Die Finanzierungsrunde wurde von XTX Ventures und East X Ventures angeführt, mit RWE und Google als strategische Investoren. Zudem schlossen sich KfW Capital, SPRIND und Burda Principal Investments der 411-Millionen-Runde an, neben wiederkehrenden Investoren wie Plural, UVC Partners, Balderton, Cherry Ventures, DST Global Partners, Brevan Howard Macro Venture, Lightspeed, DTCF, redalpine, Leitmotif, Elaia, CDP Venture Capital, Bayern Kapital und dem EIC Fund.

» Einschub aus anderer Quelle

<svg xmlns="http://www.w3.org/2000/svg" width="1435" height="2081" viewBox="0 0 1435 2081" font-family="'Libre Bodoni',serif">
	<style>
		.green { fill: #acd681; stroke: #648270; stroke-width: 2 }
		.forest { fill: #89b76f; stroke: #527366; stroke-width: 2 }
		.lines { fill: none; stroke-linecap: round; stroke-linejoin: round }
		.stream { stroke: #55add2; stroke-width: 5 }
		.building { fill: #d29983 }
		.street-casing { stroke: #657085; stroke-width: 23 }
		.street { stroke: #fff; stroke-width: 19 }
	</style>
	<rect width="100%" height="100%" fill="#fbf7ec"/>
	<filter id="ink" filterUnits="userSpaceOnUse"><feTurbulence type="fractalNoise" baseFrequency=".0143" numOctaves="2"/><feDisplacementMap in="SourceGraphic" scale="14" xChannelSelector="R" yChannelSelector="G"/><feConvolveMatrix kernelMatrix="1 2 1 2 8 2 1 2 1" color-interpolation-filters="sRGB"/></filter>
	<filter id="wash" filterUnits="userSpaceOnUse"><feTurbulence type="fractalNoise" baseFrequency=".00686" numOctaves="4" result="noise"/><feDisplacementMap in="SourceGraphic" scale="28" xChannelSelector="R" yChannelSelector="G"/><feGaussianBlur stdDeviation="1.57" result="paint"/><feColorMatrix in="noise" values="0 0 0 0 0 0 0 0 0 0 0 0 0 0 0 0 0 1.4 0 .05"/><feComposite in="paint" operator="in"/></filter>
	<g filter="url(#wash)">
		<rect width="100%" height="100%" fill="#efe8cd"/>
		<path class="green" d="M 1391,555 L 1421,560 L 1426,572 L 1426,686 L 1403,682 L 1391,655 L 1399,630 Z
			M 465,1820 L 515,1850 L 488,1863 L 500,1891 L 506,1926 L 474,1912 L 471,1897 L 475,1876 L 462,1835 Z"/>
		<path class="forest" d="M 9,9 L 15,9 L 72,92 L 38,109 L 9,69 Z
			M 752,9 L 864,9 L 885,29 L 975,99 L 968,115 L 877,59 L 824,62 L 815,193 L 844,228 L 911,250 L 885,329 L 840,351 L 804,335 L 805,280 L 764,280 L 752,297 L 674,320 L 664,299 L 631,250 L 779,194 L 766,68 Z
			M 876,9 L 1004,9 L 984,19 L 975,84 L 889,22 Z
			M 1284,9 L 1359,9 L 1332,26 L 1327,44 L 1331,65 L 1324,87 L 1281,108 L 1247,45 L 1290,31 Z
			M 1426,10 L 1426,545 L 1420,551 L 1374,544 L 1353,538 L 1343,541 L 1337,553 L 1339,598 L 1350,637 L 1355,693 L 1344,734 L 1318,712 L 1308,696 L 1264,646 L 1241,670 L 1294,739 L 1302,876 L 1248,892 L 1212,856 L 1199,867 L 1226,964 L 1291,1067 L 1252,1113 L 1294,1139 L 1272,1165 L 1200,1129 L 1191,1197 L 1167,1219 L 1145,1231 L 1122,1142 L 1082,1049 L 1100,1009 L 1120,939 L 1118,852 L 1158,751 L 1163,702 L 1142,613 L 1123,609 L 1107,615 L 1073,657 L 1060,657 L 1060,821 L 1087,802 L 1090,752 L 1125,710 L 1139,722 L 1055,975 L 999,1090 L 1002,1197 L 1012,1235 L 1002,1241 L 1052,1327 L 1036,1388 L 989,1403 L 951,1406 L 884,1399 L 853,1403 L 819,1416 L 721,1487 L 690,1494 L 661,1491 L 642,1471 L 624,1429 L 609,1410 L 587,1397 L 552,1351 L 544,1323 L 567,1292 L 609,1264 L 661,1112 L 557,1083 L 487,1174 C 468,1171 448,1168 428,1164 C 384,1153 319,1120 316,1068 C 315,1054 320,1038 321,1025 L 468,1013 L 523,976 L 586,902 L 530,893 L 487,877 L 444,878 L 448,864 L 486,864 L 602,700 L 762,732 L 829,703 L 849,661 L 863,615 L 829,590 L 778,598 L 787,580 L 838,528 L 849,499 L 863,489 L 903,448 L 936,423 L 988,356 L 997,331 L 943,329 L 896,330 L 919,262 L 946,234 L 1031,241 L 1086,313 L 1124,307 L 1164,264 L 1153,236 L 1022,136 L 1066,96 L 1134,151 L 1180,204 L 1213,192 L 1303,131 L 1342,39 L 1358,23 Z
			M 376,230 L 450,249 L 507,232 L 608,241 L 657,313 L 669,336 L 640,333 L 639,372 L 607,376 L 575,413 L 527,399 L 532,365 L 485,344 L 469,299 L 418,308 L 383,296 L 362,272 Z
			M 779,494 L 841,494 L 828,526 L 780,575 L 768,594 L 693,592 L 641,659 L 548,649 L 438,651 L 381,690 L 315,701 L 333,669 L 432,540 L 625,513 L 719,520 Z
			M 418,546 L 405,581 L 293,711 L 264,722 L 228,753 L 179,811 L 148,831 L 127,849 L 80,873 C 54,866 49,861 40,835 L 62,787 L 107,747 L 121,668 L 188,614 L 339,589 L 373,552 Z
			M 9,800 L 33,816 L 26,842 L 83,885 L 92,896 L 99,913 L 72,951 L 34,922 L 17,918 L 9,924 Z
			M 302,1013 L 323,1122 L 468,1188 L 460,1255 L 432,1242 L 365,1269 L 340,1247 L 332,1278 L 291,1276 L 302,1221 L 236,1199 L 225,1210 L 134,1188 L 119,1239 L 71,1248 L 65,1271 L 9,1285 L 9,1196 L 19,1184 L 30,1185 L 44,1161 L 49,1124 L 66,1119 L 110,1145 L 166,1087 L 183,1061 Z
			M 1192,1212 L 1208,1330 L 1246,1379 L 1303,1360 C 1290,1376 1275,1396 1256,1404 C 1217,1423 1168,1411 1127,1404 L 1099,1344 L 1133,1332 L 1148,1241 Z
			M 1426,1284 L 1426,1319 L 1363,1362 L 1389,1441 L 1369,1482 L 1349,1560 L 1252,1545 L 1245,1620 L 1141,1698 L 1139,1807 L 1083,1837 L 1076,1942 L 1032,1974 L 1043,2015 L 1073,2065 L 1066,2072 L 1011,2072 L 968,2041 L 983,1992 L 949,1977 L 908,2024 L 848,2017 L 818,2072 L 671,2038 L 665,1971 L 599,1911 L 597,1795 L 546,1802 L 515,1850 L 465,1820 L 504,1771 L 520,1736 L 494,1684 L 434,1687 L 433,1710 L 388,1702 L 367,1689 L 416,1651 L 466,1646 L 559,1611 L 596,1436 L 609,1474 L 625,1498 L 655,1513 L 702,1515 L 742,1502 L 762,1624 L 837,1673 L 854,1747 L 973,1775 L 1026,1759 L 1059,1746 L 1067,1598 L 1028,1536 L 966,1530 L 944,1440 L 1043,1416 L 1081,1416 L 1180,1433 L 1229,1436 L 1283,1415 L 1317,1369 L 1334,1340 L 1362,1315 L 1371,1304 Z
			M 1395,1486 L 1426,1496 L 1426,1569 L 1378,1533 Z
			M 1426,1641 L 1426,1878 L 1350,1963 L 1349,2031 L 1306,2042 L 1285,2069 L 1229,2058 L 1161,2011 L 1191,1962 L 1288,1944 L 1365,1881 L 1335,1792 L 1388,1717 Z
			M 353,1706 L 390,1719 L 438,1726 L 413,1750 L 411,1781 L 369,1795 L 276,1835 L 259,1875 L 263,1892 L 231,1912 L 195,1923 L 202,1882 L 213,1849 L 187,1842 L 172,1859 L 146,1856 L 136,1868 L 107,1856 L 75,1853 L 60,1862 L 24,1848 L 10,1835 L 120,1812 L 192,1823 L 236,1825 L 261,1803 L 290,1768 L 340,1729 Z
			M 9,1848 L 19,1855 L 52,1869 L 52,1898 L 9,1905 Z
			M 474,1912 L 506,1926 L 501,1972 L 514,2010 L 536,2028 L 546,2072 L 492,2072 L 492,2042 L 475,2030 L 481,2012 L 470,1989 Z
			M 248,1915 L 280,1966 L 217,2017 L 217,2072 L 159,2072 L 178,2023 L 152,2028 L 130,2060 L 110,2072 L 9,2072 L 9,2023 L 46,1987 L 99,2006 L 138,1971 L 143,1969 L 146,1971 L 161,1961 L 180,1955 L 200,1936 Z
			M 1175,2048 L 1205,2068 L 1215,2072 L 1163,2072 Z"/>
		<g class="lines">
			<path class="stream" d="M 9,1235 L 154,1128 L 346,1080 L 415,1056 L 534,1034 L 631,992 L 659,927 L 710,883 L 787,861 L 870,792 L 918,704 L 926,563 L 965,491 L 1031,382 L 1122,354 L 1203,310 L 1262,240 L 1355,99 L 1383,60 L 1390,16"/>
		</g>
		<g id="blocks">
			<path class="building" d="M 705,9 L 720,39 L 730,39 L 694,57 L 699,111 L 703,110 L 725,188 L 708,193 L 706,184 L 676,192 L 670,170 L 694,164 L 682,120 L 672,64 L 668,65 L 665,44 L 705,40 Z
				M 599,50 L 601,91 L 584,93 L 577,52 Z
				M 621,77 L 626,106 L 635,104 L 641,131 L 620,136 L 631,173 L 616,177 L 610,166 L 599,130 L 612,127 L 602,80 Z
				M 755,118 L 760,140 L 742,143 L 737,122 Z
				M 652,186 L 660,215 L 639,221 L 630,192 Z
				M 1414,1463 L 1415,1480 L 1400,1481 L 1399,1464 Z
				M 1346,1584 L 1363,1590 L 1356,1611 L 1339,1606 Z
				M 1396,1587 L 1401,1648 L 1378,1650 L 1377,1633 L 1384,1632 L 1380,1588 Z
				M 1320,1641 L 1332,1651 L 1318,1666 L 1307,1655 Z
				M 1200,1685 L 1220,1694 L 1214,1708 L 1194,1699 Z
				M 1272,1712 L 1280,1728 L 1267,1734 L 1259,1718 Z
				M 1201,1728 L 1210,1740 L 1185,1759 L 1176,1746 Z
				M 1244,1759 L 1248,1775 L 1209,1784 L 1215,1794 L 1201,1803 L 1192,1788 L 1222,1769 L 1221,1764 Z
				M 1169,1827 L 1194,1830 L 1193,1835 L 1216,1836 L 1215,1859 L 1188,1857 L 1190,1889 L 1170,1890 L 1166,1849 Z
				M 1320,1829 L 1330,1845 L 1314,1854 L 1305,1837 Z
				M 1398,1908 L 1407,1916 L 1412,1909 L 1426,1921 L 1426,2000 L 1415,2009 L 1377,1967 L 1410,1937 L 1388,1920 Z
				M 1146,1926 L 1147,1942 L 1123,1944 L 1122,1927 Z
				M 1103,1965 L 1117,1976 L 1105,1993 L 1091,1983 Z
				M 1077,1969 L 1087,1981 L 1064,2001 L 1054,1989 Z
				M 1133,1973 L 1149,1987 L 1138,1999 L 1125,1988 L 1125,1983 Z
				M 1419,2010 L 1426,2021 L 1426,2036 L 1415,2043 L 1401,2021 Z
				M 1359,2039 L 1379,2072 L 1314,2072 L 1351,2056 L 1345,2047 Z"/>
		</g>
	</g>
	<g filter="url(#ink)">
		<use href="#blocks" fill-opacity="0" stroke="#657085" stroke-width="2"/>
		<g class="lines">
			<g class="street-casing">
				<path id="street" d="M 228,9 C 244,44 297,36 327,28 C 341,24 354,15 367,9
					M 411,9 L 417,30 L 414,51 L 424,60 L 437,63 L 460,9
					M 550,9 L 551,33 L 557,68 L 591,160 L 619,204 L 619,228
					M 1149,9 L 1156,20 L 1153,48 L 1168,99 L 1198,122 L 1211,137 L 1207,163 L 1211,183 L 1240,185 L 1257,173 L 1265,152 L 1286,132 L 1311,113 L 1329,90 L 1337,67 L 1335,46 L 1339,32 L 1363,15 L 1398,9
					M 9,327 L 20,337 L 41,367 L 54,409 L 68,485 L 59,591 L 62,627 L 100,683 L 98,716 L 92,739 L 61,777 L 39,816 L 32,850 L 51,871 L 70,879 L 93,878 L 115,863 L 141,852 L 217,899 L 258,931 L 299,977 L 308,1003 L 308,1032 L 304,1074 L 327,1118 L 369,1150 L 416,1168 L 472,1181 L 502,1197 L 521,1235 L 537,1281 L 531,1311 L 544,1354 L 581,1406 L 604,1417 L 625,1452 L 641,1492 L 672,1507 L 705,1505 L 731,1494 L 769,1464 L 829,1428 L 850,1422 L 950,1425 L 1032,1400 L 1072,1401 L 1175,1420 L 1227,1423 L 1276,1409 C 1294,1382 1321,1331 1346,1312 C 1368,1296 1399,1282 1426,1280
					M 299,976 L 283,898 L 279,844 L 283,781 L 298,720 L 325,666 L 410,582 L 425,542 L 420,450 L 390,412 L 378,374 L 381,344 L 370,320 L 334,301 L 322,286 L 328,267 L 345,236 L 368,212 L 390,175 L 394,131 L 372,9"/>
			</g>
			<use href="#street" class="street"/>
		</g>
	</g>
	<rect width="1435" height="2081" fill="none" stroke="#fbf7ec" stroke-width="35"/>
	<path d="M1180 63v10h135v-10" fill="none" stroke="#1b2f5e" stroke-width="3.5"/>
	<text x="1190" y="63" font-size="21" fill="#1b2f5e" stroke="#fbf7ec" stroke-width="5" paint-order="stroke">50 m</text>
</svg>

Proxima Fusion: Kapital für Alpha

Konkret konnte der deutsche Energiekonzern RWE wenige Monate nachdem jener eine Partnerschaftsvereinbarung mit Proxima über den Bau des ersten Stellarator-Fusionskraftwerks auf dem Gelände eines ehemaligen Kernspaltungskraftwerks im bayerischen Gundremmingen unterzeichnet hatte, als Investor gewonnen werden. Die Investition von Google indes unterstreiche „das anhaltende Interesse an der Kernfusion als potenzieller langfristiger Quelle für reichlich vorhandene, kohlenstofffreie und grundlastfähige Energie“, verlautbart das Unternehmen per offiziellem Statement.

Die Finanzierung soll nun den nötigen Rückhalt für den Bau von Alpha, Proximas Nettoenergie-Stellarator-Demonstrator in der Nähe von München, bieten. Alpha bilde die „entscheidende Brücke zwischen jahrzehntelanger Fusionsforschung und der kommerziellen Nutzung“, heißt es weiter.

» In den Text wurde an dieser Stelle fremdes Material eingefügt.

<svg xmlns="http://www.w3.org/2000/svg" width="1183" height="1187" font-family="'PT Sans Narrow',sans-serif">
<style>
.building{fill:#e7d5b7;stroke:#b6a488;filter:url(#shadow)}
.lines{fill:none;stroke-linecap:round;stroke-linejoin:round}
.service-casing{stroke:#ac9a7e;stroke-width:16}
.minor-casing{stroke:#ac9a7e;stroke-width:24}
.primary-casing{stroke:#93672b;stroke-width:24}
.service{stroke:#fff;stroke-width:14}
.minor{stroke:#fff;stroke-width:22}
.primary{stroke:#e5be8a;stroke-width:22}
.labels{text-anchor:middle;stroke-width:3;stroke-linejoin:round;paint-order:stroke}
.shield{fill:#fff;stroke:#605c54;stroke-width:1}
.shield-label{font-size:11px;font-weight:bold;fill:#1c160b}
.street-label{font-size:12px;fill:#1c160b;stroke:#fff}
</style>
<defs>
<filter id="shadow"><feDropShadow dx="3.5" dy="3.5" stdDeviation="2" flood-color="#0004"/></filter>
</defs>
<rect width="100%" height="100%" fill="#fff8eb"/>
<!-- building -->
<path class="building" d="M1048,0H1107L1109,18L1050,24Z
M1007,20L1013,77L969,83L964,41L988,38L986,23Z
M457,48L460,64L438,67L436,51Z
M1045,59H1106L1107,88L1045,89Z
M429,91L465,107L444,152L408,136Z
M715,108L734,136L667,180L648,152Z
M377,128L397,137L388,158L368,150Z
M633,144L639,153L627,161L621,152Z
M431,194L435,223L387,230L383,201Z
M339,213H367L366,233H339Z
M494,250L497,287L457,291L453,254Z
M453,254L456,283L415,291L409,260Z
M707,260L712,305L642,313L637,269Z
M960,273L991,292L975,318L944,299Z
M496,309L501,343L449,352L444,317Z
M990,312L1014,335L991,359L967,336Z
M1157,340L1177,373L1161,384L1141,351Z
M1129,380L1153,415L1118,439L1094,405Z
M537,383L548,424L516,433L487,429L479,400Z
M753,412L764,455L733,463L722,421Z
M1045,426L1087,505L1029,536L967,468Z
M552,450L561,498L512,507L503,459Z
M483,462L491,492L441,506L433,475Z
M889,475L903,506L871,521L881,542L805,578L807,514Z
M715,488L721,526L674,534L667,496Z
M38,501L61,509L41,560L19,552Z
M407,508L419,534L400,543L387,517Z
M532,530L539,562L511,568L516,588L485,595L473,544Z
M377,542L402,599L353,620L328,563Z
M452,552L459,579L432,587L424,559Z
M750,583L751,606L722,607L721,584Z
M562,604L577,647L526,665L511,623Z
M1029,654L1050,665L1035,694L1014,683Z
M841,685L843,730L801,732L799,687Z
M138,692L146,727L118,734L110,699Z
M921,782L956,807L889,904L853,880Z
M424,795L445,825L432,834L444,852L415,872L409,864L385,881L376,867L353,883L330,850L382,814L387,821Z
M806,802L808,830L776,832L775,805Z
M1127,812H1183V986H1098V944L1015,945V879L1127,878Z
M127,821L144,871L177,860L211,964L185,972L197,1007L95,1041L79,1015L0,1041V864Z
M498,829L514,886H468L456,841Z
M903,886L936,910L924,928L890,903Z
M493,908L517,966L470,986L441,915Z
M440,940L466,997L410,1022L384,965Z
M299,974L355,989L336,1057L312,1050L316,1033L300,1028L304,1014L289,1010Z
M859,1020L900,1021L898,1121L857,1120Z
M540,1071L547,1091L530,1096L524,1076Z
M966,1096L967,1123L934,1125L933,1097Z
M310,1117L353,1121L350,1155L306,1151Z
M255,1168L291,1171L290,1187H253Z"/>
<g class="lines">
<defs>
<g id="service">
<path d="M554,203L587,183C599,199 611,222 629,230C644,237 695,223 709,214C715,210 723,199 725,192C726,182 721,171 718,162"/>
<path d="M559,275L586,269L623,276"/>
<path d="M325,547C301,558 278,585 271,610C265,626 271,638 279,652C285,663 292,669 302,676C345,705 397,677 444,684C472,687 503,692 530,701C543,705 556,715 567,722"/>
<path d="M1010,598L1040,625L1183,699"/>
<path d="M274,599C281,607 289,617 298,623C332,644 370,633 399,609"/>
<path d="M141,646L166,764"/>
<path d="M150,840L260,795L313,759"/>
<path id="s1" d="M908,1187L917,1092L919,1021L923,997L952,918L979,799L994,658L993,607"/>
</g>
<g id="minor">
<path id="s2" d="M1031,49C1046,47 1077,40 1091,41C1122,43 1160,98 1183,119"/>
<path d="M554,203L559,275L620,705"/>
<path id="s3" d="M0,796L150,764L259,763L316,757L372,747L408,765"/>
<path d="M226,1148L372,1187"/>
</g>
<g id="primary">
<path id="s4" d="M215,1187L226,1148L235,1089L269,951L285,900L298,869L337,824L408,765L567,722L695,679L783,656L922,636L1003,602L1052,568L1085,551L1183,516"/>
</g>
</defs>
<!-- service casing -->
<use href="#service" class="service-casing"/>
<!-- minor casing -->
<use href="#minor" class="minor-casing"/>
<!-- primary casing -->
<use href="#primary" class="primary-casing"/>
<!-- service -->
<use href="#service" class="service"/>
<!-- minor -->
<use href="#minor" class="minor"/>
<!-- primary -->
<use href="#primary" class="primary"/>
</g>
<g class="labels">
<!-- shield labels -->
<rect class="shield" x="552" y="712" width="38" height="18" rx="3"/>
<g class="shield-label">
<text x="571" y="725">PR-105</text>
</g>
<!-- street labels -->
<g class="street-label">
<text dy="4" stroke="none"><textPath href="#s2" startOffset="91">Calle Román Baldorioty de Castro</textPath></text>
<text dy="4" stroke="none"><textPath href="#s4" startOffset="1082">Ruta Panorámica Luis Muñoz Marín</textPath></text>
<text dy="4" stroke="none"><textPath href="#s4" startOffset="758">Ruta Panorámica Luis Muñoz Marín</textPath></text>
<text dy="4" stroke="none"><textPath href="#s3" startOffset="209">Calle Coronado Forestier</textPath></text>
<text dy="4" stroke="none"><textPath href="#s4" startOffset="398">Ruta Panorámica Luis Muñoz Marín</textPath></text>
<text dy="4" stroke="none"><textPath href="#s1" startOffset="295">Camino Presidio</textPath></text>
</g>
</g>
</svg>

Unter der Leitung von Proxima, in Partnerschaft mit dem Freistaat Bayern, dem Max-Planck-Institut für Plasmaphysik und RWE, soll das Projekt nun Schlüsseltechnologien validieren und die Entwicklung des weltweit ersten Fusionskraftwerks (Anfang der 30er Jahre) beschleunigen.

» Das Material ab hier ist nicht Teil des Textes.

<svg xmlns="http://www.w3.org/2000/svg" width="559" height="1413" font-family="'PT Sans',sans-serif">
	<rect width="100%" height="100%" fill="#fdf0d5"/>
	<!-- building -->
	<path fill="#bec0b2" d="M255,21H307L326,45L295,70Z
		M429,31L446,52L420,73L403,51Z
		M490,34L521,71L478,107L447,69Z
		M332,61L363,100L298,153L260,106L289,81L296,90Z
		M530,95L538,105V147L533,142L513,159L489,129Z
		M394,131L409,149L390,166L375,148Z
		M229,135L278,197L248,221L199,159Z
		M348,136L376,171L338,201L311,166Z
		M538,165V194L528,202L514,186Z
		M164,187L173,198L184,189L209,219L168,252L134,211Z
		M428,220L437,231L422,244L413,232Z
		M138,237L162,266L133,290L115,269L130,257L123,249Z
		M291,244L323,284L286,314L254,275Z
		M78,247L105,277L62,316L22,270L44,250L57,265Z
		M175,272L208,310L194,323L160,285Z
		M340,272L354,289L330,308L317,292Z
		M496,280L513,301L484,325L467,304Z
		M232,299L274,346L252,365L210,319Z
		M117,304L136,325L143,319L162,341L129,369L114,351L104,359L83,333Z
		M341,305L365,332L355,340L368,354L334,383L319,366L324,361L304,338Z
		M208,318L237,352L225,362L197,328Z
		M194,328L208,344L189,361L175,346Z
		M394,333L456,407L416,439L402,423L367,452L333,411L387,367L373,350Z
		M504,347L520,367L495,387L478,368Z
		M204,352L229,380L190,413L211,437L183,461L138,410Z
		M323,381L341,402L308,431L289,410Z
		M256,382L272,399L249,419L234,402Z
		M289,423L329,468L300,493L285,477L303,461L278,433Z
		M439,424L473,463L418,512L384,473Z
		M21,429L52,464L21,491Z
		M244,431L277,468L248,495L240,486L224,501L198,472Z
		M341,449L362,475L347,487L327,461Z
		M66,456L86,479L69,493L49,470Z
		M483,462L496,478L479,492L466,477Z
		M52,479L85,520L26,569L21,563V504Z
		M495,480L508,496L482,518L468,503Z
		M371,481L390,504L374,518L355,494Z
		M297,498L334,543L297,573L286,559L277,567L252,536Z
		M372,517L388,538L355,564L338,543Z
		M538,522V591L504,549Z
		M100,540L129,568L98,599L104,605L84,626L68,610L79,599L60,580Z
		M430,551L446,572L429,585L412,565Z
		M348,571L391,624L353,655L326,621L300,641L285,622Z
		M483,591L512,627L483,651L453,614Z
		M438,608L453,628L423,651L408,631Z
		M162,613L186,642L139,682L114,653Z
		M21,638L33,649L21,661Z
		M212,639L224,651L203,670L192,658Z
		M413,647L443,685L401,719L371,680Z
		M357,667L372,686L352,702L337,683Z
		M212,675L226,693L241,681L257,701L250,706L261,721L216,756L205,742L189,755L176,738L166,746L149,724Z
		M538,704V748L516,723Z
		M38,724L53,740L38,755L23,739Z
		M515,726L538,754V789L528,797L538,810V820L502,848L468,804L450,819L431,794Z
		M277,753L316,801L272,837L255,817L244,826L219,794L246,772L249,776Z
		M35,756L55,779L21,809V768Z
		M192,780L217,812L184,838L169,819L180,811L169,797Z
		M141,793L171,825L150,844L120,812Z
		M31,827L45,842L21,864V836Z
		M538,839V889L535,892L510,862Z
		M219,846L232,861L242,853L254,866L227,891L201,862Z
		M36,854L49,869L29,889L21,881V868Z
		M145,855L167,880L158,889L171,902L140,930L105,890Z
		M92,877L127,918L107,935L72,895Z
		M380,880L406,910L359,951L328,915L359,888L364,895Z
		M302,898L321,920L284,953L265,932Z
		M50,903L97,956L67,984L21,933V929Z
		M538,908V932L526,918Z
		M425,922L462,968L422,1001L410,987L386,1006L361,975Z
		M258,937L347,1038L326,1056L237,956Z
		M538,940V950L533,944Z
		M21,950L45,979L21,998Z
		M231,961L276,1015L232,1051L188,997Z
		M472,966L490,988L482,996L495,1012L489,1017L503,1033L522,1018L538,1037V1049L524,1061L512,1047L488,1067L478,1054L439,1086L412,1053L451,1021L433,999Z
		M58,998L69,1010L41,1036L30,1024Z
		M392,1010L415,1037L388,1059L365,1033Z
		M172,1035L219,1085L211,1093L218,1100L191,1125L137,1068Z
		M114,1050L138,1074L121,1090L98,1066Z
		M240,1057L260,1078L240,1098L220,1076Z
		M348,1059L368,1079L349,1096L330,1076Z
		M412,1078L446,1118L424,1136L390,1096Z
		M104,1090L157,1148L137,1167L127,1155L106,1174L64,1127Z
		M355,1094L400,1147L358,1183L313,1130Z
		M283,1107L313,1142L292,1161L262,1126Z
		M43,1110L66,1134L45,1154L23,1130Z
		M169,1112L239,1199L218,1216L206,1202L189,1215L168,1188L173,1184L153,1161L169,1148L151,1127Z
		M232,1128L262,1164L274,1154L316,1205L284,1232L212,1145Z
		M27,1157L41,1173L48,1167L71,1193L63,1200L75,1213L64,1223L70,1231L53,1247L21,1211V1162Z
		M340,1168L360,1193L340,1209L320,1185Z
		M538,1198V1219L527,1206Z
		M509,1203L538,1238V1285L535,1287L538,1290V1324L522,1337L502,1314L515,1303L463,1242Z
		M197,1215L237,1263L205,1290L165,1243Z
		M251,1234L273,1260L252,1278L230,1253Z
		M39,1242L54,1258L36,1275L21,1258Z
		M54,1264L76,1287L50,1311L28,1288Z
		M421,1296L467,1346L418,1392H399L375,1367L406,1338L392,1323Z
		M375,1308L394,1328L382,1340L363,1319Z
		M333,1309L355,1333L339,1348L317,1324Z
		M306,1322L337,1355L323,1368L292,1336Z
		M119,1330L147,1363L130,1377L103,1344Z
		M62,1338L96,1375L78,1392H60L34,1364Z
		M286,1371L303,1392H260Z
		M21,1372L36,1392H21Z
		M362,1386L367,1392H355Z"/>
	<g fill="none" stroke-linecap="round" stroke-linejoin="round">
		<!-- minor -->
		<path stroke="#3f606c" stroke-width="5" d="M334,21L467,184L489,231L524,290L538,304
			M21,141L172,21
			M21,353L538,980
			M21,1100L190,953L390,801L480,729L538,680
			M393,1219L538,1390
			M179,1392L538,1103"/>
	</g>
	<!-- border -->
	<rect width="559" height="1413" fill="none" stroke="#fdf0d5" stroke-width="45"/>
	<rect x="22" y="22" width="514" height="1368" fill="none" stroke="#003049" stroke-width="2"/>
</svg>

„Wettrennen mit den Vereinigten Staaten und China“

„Europa liefert sich ein Wettrennen mit den Vereinigten Staaten und China um das erste Fusionskraftwerk. Die Finanzierung von Proxima zeigt, dass Europa nicht nur bahnbrechende Technologien erfinden, sondern auch global wettbewerbsfähige Unternehmen darum herum aufbauen kann. Die Investoren erkennen sowohl die Dringlichkeit als auch die Chance dessen, was wir tun, und unterstützen uns dabei, ein Energietechnologieunternehmen von generationenübergreifender Bedeutung aufzubauen“, sagt Francesco Sciortino, Mitbegründer und CEO von Proxima Fusion. Somit hat sich Proxima in weniger als drei Jahren mehr als 650 Millionen Euro gesichert, darunter 95 Millionen Euro an öffentlichen Fördermitteln.

Team soll wachsen

Mit dem frischen Kapital wird Proxima die Fertigstellung seiner Stellarator-Modellspule gezielt vorantreiben. Zu den weiteren Schwerpunkten zählen der Ausbau der HTS-Kabel- und Magnetproduktion (Hochtemperatursupraleiter) sowie die Weiterentwicklung der spezialisierten Konstruktions- und Fertigungssysteme. Um diese Ziele zu erreichen, wird das Münchner Unternehmen zudem sein Team personell deutlich verstärken.